Discount fashion giant Primark bucked the downward trend seen by many high street retailers over the Christmas period, reporting a huge 4% rise in sales during the 24 weeks leading to 2 March 2019.

This performance, and the performance of FY19 year to date, has helped to offset the low footfall seen by the fast-fashion chain in November and early December. 

The boost in sales is partly down to increased retail footprint, as the company opened another four new stores in 2018, and moved some smaller stores to larger premises towards the back end of last year. A company spokesman has said that this strategic move has helped to offset a decline in like for like sales seen in Q3. 
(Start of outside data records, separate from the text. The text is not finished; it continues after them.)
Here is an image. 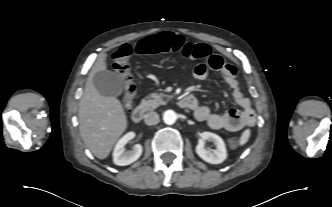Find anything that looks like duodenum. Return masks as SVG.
<instances>
[{
	"mask_svg": "<svg viewBox=\"0 0 332 207\" xmlns=\"http://www.w3.org/2000/svg\"><path fill=\"white\" fill-rule=\"evenodd\" d=\"M195 99L196 98L192 95H186L180 99L179 105L182 108L190 109L193 106V104L195 103ZM145 113H146V107L144 105L136 107L132 111V114H131V118H132L133 122H135V123L142 122L144 119Z\"/></svg>",
	"mask_w": 332,
	"mask_h": 207,
	"instance_id": "duodenum-1",
	"label": "duodenum"
}]
</instances>
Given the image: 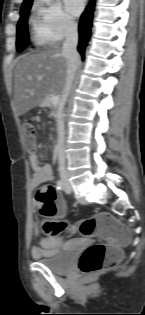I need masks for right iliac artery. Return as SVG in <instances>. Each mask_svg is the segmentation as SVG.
Listing matches in <instances>:
<instances>
[{
    "label": "right iliac artery",
    "mask_w": 145,
    "mask_h": 315,
    "mask_svg": "<svg viewBox=\"0 0 145 315\" xmlns=\"http://www.w3.org/2000/svg\"><path fill=\"white\" fill-rule=\"evenodd\" d=\"M56 186H57V189H59V190H63L64 187H65L62 180H58V181L56 182Z\"/></svg>",
    "instance_id": "1"
}]
</instances>
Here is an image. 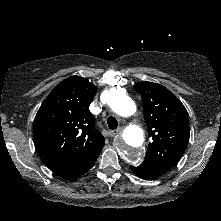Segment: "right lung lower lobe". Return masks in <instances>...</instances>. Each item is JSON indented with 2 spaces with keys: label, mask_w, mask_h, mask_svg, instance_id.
<instances>
[{
  "label": "right lung lower lobe",
  "mask_w": 221,
  "mask_h": 221,
  "mask_svg": "<svg viewBox=\"0 0 221 221\" xmlns=\"http://www.w3.org/2000/svg\"><path fill=\"white\" fill-rule=\"evenodd\" d=\"M101 150L89 156L87 159L80 162L79 164L61 169L59 171H56L55 173L64 179L75 180L86 173L94 165Z\"/></svg>",
  "instance_id": "obj_1"
}]
</instances>
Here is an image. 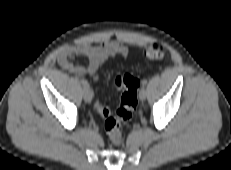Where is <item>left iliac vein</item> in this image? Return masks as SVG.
<instances>
[{
	"label": "left iliac vein",
	"instance_id": "4c4485c4",
	"mask_svg": "<svg viewBox=\"0 0 231 170\" xmlns=\"http://www.w3.org/2000/svg\"><path fill=\"white\" fill-rule=\"evenodd\" d=\"M139 98L141 101H144L146 99V90L144 87H142L139 92Z\"/></svg>",
	"mask_w": 231,
	"mask_h": 170
}]
</instances>
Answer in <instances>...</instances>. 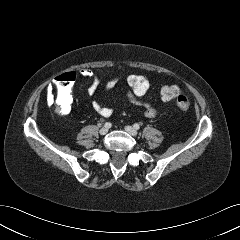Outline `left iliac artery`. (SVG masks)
I'll list each match as a JSON object with an SVG mask.
<instances>
[{
  "label": "left iliac artery",
  "mask_w": 240,
  "mask_h": 240,
  "mask_svg": "<svg viewBox=\"0 0 240 240\" xmlns=\"http://www.w3.org/2000/svg\"><path fill=\"white\" fill-rule=\"evenodd\" d=\"M133 127H134L136 130H138V129L140 128L139 124H137V123H135V124L133 125Z\"/></svg>",
  "instance_id": "44dca946"
}]
</instances>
However, retail and business analysts have said that while Primark has reported some strong numbers, trading is likely to dip once again later this year. 

Fashion retailers continue to be a volatile space, with brands such as Debenhams and Superdry having experienced enormously challenging times in recent months. Yet Primark, despite not having a strong online presence, continues to stand firm in the climate. 
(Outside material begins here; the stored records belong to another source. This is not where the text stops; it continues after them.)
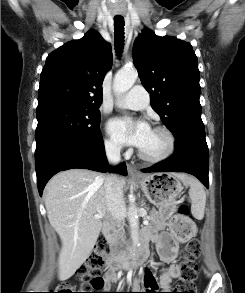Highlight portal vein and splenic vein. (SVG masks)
<instances>
[{
    "label": "portal vein and splenic vein",
    "mask_w": 245,
    "mask_h": 293,
    "mask_svg": "<svg viewBox=\"0 0 245 293\" xmlns=\"http://www.w3.org/2000/svg\"><path fill=\"white\" fill-rule=\"evenodd\" d=\"M102 216H103L102 214H97V215H95L94 217H95V218H101ZM143 224H144V225H148V224H149V221H148V220H144V221H143Z\"/></svg>",
    "instance_id": "1"
}]
</instances>
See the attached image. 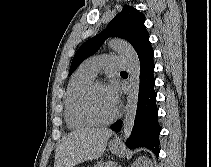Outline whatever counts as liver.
Here are the masks:
<instances>
[{
  "instance_id": "liver-1",
  "label": "liver",
  "mask_w": 211,
  "mask_h": 167,
  "mask_svg": "<svg viewBox=\"0 0 211 167\" xmlns=\"http://www.w3.org/2000/svg\"><path fill=\"white\" fill-rule=\"evenodd\" d=\"M111 136L112 131L107 128H83L69 133L56 149L54 167H74L98 159Z\"/></svg>"
}]
</instances>
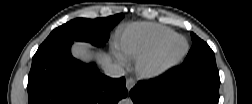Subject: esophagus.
Instances as JSON below:
<instances>
[{
    "label": "esophagus",
    "instance_id": "34e87169",
    "mask_svg": "<svg viewBox=\"0 0 252 104\" xmlns=\"http://www.w3.org/2000/svg\"><path fill=\"white\" fill-rule=\"evenodd\" d=\"M136 84V81L135 79L133 78H128L126 80V88L128 89V91H130Z\"/></svg>",
    "mask_w": 252,
    "mask_h": 104
}]
</instances>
What is Primark doing well? 

Opening new stores while other larger fashion retailers are closing them in swathes is a particularly risky thing to do, however, the brand knows its customers. By opening these larger, more dynamic stores, Primark is enticing its customers in with new offerings weekly, unlike stagnant retailers who perhaps change their ranges just a few times a year. Shoppers are looking for modern and spacious shops with plenty to see and do, and Primark’s investment in the latest in-store tech is now seemingly paying off. This commitment to expanding and improving its retail footprint has placed Primark in a position many other rivals could only dream of. 

Associated British Foods

Primark is owned and managed by Associated British Foods Group (ABF), who reported a total revenue increase of 1% compared with the same period in 2017. 
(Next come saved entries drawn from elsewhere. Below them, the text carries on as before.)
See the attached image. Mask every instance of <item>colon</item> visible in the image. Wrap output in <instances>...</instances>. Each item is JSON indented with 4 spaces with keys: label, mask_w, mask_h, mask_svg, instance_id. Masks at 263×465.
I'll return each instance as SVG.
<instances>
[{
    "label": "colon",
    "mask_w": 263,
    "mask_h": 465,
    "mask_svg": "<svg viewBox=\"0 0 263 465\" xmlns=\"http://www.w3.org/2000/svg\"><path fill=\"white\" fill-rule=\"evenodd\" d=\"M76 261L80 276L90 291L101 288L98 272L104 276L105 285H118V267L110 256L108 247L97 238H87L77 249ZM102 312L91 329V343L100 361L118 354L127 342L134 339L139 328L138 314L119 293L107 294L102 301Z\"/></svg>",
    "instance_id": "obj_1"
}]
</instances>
Primark’s exceptionally strong performance helped to bolster the Group against another decline in its sugar business – ABF Sugar – an area that is down an eye-watering 14%. 

Given the fast-fashion chain’s recent performance, ABF has increased its share in the clothing, footwear and accessories market to ensure it is set for another successful quarter. ABF is expecting sales in Europe to continue to grow by 5% this year, with particularly strong performance expected in Spain, France, Italy and Belgium.